The health department says that it has been warned by other countries to keep the centralised location of Covid-19 vaccines a secret, as the doses have become a major commodity on the black market.
Department spokesperson Popo Maja, told the City Press this week that government was still working on the centralised system that will keep track of where the vaccine doses will go and who will get them but refused to reveal specifics on when they will be received and when they will be stored.
All he would say is that they will be received "later this month" and that they will be stored in a "centralised place"
There is a security issue because countries which have already begun rolling out the vaccines have warned us there is huge theft of it, so we may not even disclose where it’s being centrally stored,” he said.
"The vaccines are a highly rated commodity once they are stolen and reach the black market."
Health minister Dr Zweli Mkhize revealed this week that South Africa had secured approximately 1.5 million doses of the AstaZeneca vaccine from the Serum Institute of India (SII).
The announcement followed a more detailed presentation on the country’s vaccine rollout strategy, which had long been in doubt since government first revealed a plan which was broad, vague and lacked any real detail.
In the newly laid out plan, the health department said that it would handle doses based on pre-vaccination registration and an appointment system tied to a centralised registry.

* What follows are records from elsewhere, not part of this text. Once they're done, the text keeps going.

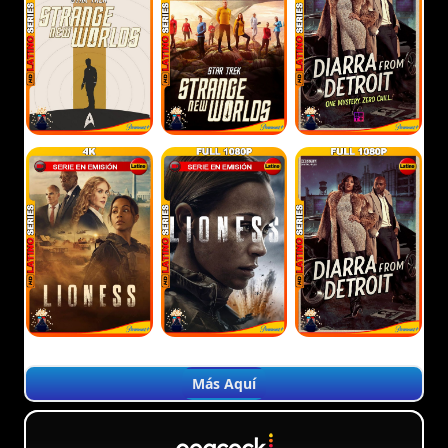
Más Aquí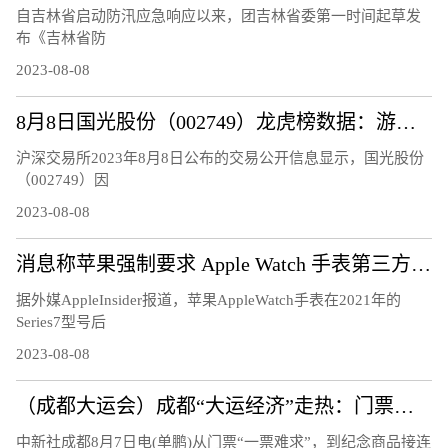
自吉林省启动防汛应急响应以来，团吉林省委第一时间起草发
布《吉林省防
2023-08-08
8月8日国光股份（002749）龙虎榜数据：游资量化打板上榜
沪深交易所2023年8月8日公布的交易公开信息显示，国光股份
（002749）因
2023-08-08
消息称苹果强制要求 Apple Watch 手表第三方充电器换用官方快充模块
据外媒AppleInsider报道，苹果AppleWatch手表在2021年的
Series7型号后
2023-08-08
（成都大运会）成都“大运经济”走热：门票周边热销 “溢出效应”显著
中新社成都8月7日电(单鹏)从门票“一票难求”，到纪念商品接连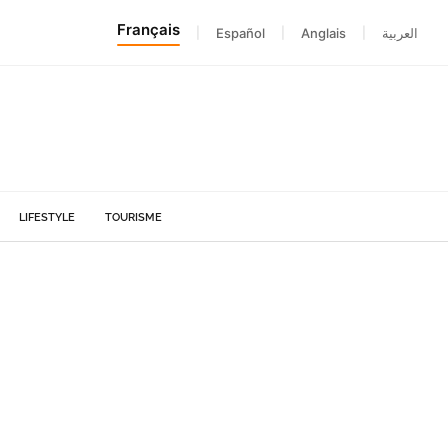
Français
|
Español
|
Anglais
|
العربية
LIFESTYLE
TOURISME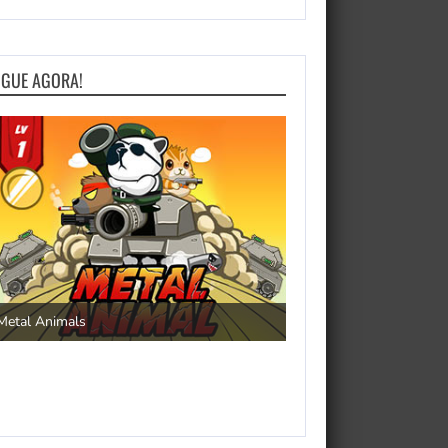
OGUE AGORA!
Save the Princess
Metal Animals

It will roll out in a phased approach, with the first phase targetting an estimated 1.2 million health workforce in the next two months.

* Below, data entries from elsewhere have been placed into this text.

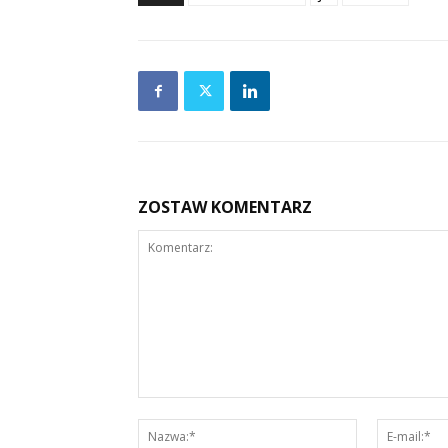
ZOSTAW KOMENTARZ
Komentarz:
Nazwa:*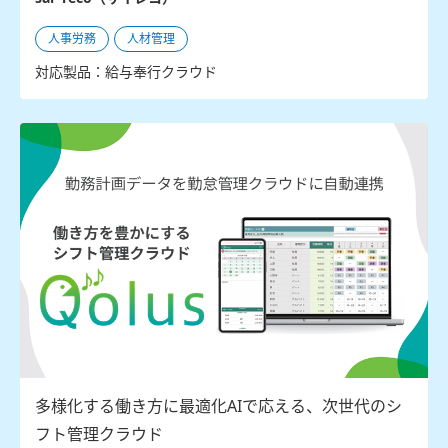
人事労務
人材管理
対応製品：給与奉行クラウド
多様化する働き方に最適化AIで応える、次世代のシ
フト管理クラウド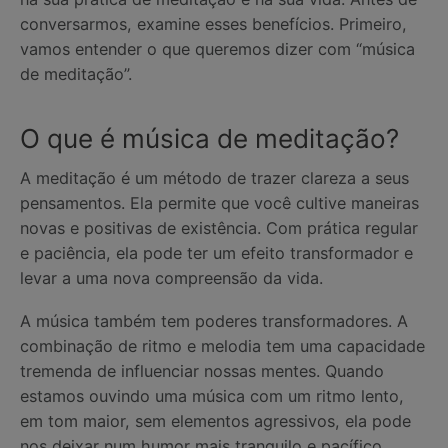
conversarmos, examine esses benefícios. Primeiro,
vamos entender o que queremos dizer com “música
de meditação”.
O que é música de meditação?
A meditação é um método de trazer clareza a seus
pensamentos. Ela permite que você cultive maneiras
novas e positivas de existência. Com prática regular
e paciência, ela pode ter um efeito transformador e
levar a uma nova compreensão da vida.
A música também tem poderes transformadores. A
combinação de ritmo e melodia tem uma capacidade
tremenda de influenciar nossas mentes. Quando
estamos ouvindo uma música com um ritmo lento,
em tom maior, sem elementos agressivos, ela pode
nos deixar num humor mais tranquilo e pacífico.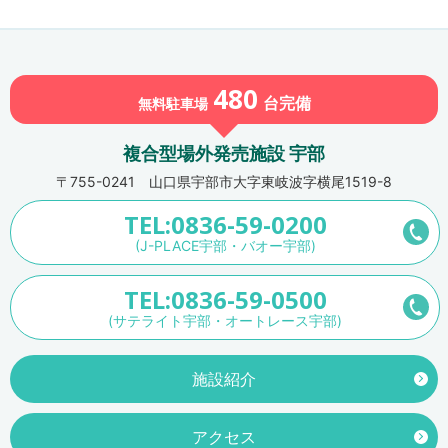
480
台
完備
無料駐車場
複合型場外発売施設 宇部
〒755-0241 山口県宇部市大字東岐波字横尾1519-8
TEL:0836-59-0200
(J-PLACE宇部・バオー宇部)
TEL:0836-59-0500
(サテライト宇部・オートレース宇部)
施設紹介
アクセス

It aims to have 67% of the population vaccinated in the next 12 months.
However, even the new plan has been met with criticism – with health experts again saying it lacks details, and other civil groups pushing back against government’s monopoly of the vaccine, being the sole purchaser of the vaccine in South Africa.
The South African Medical Association told the City Press that government was underestimating the risks involved with distributing the vaccine in South Africa, and has erred in not getting the private sector involved.
Trade union Solidarity and civil society group AfriForum, meanwhile, said they will bring legal action against the government’s proposed ‘monopoly’ on the buying and distribution of Covid-19 vaccines.
The two organisations said that they want to ensure that those who seek to get the vaccine are not obstructed from doing so by government mismanagement or corruption.
AfriForum said that the government cannot have a monopoly on deciding who receives the vaccine and who does not.
Allowing the private sector to purchase and distribute Covid-19 vaccines would allow for better efficiency regarding distributing the vaccine to those who want it, to prevent abuse of power by the government, as well as to ensure that government incompetence or corruption does not derail the process, it said.
"Throughout the lockdown period the government has proven that when it has a monopoly on Covid-19 related policies and tasks, corruption and inefficiency tend to be rampant.
AfriForum therefore seeks to prevent the potential abuse of government power as it relates to the buying and distribution of Covid-19 vaccines, by fighting to allow the private sector to assist in this endeavour," said Ernst van Zyl, campaign officer for Strategy and Content at AfriForum.
Connie Mulder, head of the Solidarity Research Institute, said that South Africa cannot allow the nationalisation of vaccines. The state has a history of failures and South-Africa cannot afford another failure during this crisis, he said.